Harley and Cassidy Felerski stand by the display they made for the Homespun exhibit.

A portion of the castle Harley and Cassidy Felerski (and their mother Caroline and father Richard) helped create is pictured. Submitted photos.


Earth Day lessons take a crafty turn

Broken hair ties with butterflies, egg cartons, computer boxes and more went into a project two local home-schooled girls worked on for Earth Day. For Cassidy and Harley Felerski, the lesson they learn in their home schooling classes on Earth Day took a crafty turn when they started looking around their home for recycled items and turned it into a project that was on display at Seymour Library.
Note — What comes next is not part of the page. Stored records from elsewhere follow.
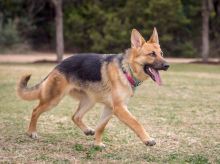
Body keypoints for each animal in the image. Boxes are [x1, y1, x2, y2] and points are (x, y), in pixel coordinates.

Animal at [17, 27, 169, 147]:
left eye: (161, 54)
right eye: (152, 54)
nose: (167, 65)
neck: (126, 69)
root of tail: (58, 65)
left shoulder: (110, 109)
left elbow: (101, 127)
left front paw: (97, 144)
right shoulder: (120, 109)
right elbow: (136, 122)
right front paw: (147, 139)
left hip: (89, 101)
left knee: (75, 116)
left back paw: (87, 130)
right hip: (53, 100)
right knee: (35, 111)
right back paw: (31, 132)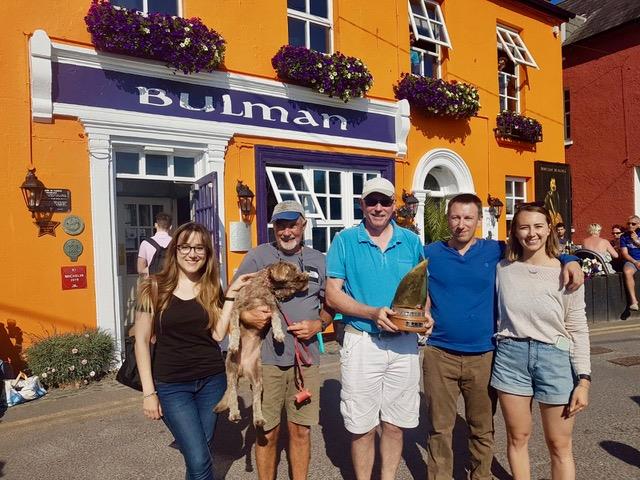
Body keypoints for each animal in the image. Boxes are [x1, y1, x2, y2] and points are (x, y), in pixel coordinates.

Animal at [214, 262, 308, 428]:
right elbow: (235, 327)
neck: (262, 288)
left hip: (258, 377)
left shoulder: (272, 307)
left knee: (257, 399)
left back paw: (258, 418)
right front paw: (233, 343)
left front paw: (278, 334)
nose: (307, 279)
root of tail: (243, 370)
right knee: (232, 394)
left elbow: (276, 319)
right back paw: (234, 414)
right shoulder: (237, 309)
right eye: (296, 275)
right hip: (231, 373)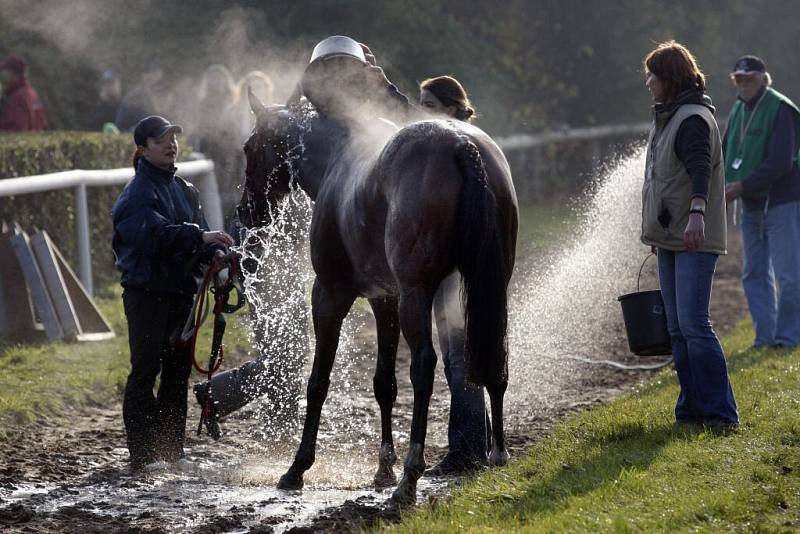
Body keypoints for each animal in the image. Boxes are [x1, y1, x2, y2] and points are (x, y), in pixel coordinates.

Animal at [239, 92, 520, 506]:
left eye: (248, 147)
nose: (246, 212)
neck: (336, 158)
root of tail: (460, 144)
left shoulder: (329, 295)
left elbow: (318, 382)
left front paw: (297, 468)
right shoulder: (384, 300)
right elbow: (384, 383)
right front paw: (383, 468)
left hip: (416, 297)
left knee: (423, 366)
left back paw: (411, 476)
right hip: (488, 288)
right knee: (492, 354)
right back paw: (497, 453)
Their Homespun Art Exhibit, their mom Caroline said, was to show how everyday items can be reused and recycled into art pieces and craft projects. "Everything in the project is made with recycled every day items," she said.

"It took us a long time to come up with the project - we did it on Sunday," seven-year-old Cassidy said. Her mom, Caroline, laughed in the background and said the project took them longer than that - several weeks in fact.

"Once we started talking about Earth Day, we started looking around the house for items that could go into a craft project, it just grew," Caroline said.

"My design had hearts and rainbows on it," five-year-old Harley said of a portion of the project she helped with. "I really liked painting."

The project turned from a small scale one into a full scale castle. "We also had Mardi Gras masks that we made out of waffle boxes and decorated with the butterflies from hair ties and glitter glue," Caroline said. Plastic flowers, decorated with pebbles from a fish tank, were displayed in homemade pots.

Felerski said the project may make a trip to Art Walk in The Neighborhood of the Arts in Rochester in the summer. "We are trying to see if we might be able to get projects that other home-schooled kids have worked on and get a display together for Art Walk," Caroline said.

When asked what would happen to the project once it came home, Felerski said she isn't quite sure but would like to see an Earth Day project between several home-schooled children and their families become a larger collaborative project in the future.